13. Checklist Monitoringh2
Metrik fundamental kunci setiap kuartal:
- Net income kuartalan — apakah kontribusi WHW recovering di atas Rp400 miliar/kuartal
- Gross profit margin dan operating margin dari penjualan MGB langsung
- Saldo kas dan retained earnings — apakah masih mendukung kebijakan dividen
- Revenue per ton MGB — apakah harga transfer ke WHW direvisi naik atau turun
Aksi korporasi yang harus dipantau:
- Kebijakan dividen untuk tahun buku 2026 (diumumkan di RUPST pertengahan 2027) — apakah tetap di kisaran Rp300+ atau dipangkas
- Perubahan kepemilikan atau struktur di WHW — ada atau tidaknya mitra baru
- Ekspansi ke smelter aluminium hilir (beyond alumina) yang bisa meningkatkan value chain
- Transaksi akuisisi atau divestasi oleh Harita Group yang melibatkan CITA sebagai kendaraan
Perubahan regulasi & kebijakan sektor:
- Harga Patokan Mineral (HPM) bauksit yang ditetapkan Kementerian ESDM — naik berarti positif
- Kuota RKAB tahunan untuk produksi MGB
- Perkembangan regulasi ekspor SGA oleh WHW ke pasar internasional
- Kebijakan bea masuk aluminium negara importir (China, India, Jepang)

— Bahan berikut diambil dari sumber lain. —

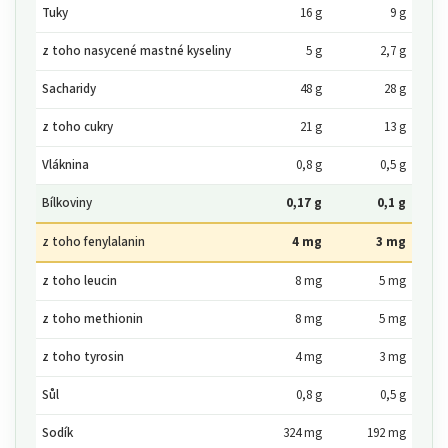
Tuky
16 g
9 g
z toho nasycené mastné kyseliny
5 g
2,7 g
Sacharidy
48 g
28 g
z toho cukry
21 g
13 g
Vláknina
0,8 g
0,5 g
Bílkoviny
0,17 g
0,1 g
z toho fenylalanin
4 mg
3 mg
z toho leucin
8 mg
5 mg
z toho methionin
8 mg
5 mg
z toho tyrosin
4 mg
3 mg
Sůl
0,8 g
0,5 g
Sodík
324 mg
192 mg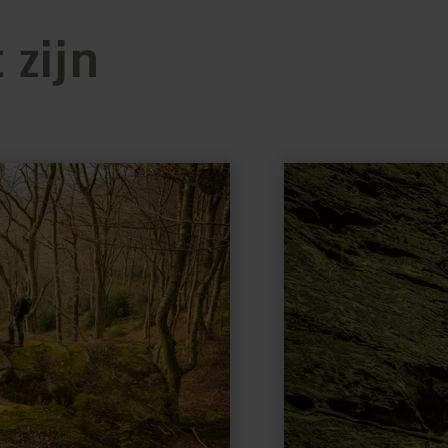
 zijn
meer
informatie
over:
Teufelsloch
(Duivelsgat)
bij
Bollendorf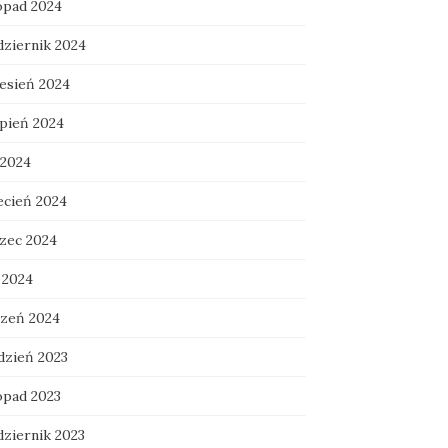
topad 2024
dziernik 2024
esień 2024
rpień 2024
 2024
ecień 2024
zec 2024
 2024
czeń 2024
dzień 2023
opad 2023
dziernik 2023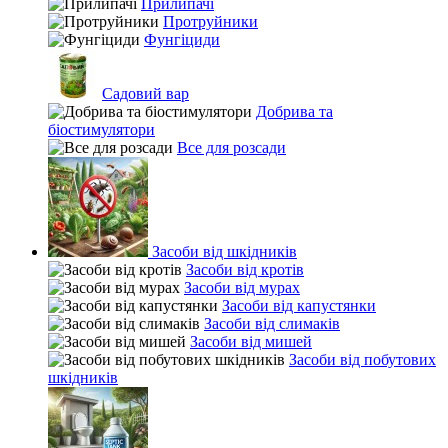
Прилипачі
Протруйники
Фунгіциди
Садовий вар
Добрива та
біостимулятори
Все для розсади
Засоби від шкідників
Засоби від кротів
Засоби від мурах
Засоби від капустянки
Засоби від слимаків
Засоби від мишей
Засоби від побутових
шкідників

Katalis positif 12–36 bulan:
- Pemulihan harga alumina global ke USD400–500/ton seiring gangguan pasokan Timur Tengah
- WHW meningkatkan kapasitas produksi SGA melampaui 2 juta ton/tahun
- Pemerintah menaikkan HPM bauksit, meningkatkan margin penjualan MGB CITA
- Resolusi ketegangan geopolitik yang tidak langsung terjadi, menjaga aluminium tetap premium
Red flags / exit signals:
- Net income dua kuartal berturut-turut di bawah Rp200 miliar — artinya WHW mengalami kerugian operasional
- Pengumuman RUPST 2027 yang memangkas dividen tajam ke bawah Rp200/saham
- Pemerintah membuka kembali ekspor bauksit raw (tidak mungkin jangka pendek, tapi watch policy)

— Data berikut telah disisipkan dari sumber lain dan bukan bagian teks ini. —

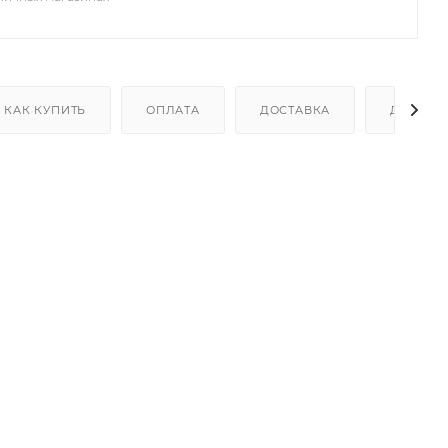
КАК КУПИТЬ
ОПЛАТА
ДОСТАВКА
ДОПОЛН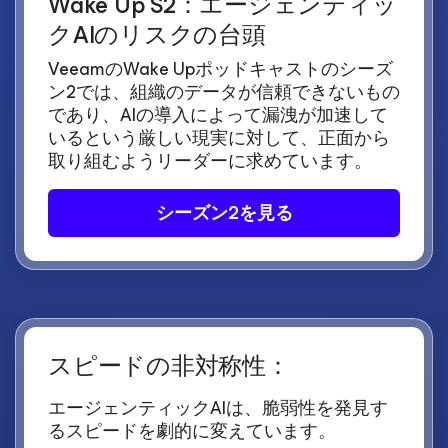
Wake Up S2：エージェンティッ
クAIのリスクの台頭
VeeamのWake Upポッドキャストのシーズ
ン2では、組織のデータが信頼できないもの
であり、AIの導入によって漏洩が加速して
いるという厳しい現実に対して、正面から
取り組むようリーダーに求めています。
シーズン2を見る
スピードの非対称性：
エージェンティックAIは、脆弱性を発見す
るスピードを劇的に変えています。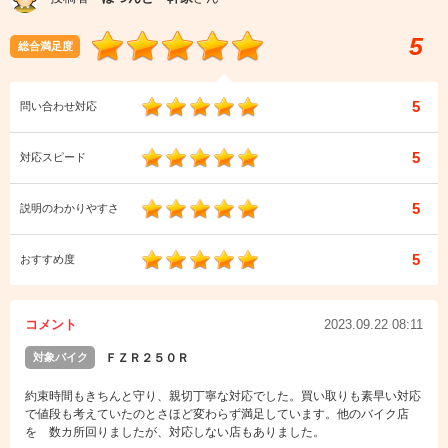
5
総合満足度
5
問い合わせ対応
5
対応スピード
5
説明のわかりやすさ
5
おすすめ度
コメント
2023.09.22 08:11
対象バイク
ＦＺＲ２５０Ｒ
約束時間もきちんと守り、親切丁寧な対応でした。買い取りも素早い対応
で値段も考えていたのとさほど変わらず満足しています。他のバイク店
を゙数カ所回りましたが、対応しない店もありました。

- Volume harian CITA turun ke di bawah 10 juta saham per hari secara konsisten — sinyal likuiditas semakin terancam
14. Kesimpulanh2
CITA adalah salah satu paradoks menarik di IDX: fundamental sangat solid (zero debt, ROE 18%, Altman Z-Score 28,83, saldo retained earnings Rp7,05 triliun) tetapi saham turun 22% YTD karena satu faktor dominan — laba WHW yang tergerus harga alumina. Investor yang memahami siklus komoditas alumina dan bersedia menanggung volatilitas earnings jangka pendek akan menemukan CITA sebagai income stock dengan margin of safety yang jarang ditemukan di sektor tambang mana pun.
Dibanding sesama saham bauksit dan alumina di regional, kombinasi zero debt plus yield 9% plus retained earnings yang berlimpah menjadikan CITA lebih mendekati profil perusahaan gas atau tol daripada miner siklikal. Kelemahan strukturalnya satu: free float 7,70% membuat saham ini selamanya “tidak terjangkau” untuk institusional besar dan MSCI — sehingga re-rating multiple secara dramatis tidak realistis.

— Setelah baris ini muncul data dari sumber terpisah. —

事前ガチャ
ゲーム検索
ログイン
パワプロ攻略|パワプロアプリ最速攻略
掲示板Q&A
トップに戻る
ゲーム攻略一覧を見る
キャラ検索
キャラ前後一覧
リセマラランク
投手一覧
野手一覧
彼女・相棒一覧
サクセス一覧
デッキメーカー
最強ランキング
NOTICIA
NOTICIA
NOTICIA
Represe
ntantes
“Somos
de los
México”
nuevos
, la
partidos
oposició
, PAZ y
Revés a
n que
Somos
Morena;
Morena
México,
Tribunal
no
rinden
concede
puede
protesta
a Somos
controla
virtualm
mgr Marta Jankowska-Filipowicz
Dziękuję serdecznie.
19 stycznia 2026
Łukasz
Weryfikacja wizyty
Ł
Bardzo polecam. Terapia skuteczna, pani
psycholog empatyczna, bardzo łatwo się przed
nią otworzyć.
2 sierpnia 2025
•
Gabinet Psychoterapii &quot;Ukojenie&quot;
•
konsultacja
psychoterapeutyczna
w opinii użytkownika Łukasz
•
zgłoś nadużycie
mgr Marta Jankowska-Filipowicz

Tesis investasinya sederhana: beli saat alumina sedang rendah, terima dividen sambil menunggu recovery, dan jual ketika harga sudah kembali ke MA200. Minggu ini, dengan cum dividen 22 Mei 2026 tinggal empat hari, window untuk mengunci yield 9,24% sedang terbuka lebar.
Disclaimerh2
Analisis ini disusun untuk tujuan edukasi dan informasi, bukan rekomendasi personal beli atau jual. Data bersumber dari laporan keuangan publik, keterbukaan informasi BEI, Stockbit, TradingView, Bisnis.com, Kontan, dan media keuangan tepercaya, namun akurasinya tidak dijamin. Keputusan investasi sepenuhnya tanggung jawab masing-masing investor; konsultasikan dengan penasihat keuangan berlisensi sebelum bertransaksi.